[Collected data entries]

----------

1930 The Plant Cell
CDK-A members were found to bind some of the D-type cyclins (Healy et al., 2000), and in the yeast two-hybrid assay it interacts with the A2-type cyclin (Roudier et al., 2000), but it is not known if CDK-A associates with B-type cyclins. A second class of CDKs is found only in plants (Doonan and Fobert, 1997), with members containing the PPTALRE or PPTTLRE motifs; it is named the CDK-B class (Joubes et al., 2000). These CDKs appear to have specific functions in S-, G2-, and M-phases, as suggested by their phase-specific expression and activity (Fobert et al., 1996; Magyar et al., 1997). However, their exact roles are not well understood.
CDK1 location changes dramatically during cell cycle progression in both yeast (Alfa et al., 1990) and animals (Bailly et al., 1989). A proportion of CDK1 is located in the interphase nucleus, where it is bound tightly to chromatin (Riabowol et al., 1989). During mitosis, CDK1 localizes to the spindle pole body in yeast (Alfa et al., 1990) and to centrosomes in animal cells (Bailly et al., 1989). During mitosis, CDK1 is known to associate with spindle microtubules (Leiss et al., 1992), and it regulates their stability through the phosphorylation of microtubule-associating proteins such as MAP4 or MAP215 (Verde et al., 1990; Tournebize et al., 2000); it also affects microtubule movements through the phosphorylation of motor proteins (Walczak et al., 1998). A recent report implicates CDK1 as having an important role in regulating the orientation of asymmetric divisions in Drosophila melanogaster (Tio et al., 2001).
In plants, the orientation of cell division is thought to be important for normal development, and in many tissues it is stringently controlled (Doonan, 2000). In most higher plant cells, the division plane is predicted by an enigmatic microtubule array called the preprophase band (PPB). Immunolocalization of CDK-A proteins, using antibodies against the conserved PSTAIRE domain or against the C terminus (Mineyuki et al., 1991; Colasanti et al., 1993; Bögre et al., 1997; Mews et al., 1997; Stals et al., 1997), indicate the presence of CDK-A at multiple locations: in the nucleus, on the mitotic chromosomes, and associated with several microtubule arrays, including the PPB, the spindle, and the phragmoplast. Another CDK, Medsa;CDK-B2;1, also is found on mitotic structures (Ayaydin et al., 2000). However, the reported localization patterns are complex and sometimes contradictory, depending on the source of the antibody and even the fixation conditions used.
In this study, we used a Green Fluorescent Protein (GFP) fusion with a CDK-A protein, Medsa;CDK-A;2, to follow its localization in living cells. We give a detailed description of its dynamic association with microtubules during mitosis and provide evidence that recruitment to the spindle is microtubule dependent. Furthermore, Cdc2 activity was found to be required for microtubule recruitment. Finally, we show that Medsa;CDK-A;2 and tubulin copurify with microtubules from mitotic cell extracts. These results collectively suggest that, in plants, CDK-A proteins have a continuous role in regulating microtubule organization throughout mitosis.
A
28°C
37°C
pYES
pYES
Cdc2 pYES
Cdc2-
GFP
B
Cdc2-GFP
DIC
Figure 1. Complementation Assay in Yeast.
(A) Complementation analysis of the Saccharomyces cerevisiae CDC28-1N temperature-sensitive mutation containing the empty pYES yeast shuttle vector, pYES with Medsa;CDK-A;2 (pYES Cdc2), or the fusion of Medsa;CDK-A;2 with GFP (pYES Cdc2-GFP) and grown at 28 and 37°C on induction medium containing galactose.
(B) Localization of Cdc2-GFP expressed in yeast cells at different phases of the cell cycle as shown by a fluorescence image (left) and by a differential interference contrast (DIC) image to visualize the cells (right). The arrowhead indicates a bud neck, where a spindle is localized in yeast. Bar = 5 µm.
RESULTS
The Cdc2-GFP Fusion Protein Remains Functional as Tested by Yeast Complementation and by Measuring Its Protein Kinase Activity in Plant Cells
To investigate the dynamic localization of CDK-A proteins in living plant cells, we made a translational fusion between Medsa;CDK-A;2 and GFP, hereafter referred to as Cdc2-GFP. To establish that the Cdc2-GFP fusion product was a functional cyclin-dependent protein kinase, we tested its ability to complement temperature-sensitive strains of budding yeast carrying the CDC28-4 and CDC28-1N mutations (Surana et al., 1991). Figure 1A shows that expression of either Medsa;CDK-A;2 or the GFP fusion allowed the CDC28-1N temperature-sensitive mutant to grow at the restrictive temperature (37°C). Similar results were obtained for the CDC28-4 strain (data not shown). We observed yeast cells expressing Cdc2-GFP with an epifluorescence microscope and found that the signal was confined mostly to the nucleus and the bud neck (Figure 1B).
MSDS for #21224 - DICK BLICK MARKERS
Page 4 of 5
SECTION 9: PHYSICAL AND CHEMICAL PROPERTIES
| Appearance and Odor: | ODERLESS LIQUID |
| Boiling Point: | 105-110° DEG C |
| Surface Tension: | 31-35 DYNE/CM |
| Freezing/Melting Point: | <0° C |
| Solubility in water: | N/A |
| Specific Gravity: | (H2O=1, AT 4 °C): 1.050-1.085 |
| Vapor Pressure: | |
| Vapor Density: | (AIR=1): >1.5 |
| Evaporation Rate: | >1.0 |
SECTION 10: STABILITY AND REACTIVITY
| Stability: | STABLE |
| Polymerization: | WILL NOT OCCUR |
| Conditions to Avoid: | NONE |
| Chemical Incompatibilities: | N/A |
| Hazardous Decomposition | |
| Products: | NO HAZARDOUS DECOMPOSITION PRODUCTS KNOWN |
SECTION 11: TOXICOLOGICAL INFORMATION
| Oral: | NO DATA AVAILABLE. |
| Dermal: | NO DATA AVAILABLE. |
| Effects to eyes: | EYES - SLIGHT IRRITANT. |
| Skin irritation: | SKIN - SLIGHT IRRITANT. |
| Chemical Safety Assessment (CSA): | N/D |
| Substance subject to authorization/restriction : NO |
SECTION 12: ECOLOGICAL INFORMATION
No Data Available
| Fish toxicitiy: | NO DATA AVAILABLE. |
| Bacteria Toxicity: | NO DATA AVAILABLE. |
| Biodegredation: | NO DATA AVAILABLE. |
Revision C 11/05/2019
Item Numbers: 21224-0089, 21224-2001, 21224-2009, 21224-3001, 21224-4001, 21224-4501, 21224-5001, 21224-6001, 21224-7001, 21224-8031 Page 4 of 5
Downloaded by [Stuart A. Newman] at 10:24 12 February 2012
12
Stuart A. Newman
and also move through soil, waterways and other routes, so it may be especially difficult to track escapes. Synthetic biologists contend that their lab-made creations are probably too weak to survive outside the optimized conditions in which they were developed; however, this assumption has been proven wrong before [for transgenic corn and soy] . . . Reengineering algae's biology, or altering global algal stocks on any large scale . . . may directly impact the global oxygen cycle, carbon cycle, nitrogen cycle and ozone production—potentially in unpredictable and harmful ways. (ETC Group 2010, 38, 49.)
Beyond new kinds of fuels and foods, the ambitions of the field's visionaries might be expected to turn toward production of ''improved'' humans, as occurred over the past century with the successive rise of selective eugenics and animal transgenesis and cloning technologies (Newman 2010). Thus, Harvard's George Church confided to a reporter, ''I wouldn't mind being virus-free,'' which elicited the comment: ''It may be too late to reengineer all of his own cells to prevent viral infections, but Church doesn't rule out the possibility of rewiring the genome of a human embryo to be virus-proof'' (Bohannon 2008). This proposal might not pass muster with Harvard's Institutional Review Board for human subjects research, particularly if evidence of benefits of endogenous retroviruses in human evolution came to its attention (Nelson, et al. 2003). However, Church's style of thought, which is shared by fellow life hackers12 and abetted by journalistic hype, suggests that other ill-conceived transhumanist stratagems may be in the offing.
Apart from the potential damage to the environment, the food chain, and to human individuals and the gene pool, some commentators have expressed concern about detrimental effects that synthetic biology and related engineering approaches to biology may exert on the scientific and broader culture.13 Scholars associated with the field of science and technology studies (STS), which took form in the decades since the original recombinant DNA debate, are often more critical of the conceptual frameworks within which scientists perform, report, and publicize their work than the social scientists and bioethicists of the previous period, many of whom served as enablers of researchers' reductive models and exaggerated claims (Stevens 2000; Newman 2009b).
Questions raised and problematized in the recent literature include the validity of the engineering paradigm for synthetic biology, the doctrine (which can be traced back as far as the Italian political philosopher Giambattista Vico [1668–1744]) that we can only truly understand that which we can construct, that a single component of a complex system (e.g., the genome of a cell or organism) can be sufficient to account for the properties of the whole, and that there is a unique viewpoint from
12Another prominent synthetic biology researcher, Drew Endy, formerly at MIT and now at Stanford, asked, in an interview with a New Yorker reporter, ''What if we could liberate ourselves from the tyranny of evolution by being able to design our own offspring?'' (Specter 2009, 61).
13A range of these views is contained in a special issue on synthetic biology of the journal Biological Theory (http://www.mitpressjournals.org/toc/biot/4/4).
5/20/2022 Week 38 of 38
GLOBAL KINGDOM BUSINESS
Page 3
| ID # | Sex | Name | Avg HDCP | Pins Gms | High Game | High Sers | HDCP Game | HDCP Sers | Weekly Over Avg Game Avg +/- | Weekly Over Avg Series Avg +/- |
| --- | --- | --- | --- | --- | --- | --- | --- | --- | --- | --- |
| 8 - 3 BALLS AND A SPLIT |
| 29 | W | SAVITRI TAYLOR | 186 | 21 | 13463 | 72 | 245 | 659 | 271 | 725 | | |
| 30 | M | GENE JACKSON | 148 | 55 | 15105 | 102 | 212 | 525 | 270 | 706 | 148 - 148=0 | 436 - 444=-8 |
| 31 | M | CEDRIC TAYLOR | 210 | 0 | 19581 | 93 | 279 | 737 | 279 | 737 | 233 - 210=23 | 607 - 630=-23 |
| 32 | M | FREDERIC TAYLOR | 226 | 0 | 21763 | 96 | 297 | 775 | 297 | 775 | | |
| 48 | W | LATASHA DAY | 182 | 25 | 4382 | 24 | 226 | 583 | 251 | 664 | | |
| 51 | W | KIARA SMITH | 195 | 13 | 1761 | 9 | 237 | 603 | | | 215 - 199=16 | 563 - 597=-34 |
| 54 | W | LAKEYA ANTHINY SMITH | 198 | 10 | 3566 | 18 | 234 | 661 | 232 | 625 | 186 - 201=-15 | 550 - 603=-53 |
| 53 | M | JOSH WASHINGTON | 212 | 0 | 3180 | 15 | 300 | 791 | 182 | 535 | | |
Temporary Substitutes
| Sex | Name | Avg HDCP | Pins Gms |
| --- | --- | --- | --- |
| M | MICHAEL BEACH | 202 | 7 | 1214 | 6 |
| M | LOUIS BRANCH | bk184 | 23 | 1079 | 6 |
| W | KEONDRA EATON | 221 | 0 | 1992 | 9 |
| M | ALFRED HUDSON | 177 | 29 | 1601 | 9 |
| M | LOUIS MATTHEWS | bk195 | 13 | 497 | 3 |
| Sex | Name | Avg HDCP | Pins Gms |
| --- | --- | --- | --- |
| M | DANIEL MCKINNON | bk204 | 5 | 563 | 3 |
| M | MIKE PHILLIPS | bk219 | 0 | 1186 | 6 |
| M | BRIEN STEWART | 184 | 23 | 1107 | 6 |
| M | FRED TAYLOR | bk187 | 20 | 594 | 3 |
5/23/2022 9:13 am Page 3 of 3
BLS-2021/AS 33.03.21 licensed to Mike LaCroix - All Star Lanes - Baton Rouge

----------

Report each line of the data in which "SMITH" occurs.

*Task response:*
| 51 | W | KIARA SMITH | 195 | 13 | 1761 | 9 | 237 | 603 | | | 215 - 199=16 | 563 - 597=-34 |
| 54 | W | LAKEYA ANTHINY SMITH | 198 | 10 | 3566 | 18 | 234 | 661 | 232 | 625 | 186 - 201=-15 | 550 - 603=-53 |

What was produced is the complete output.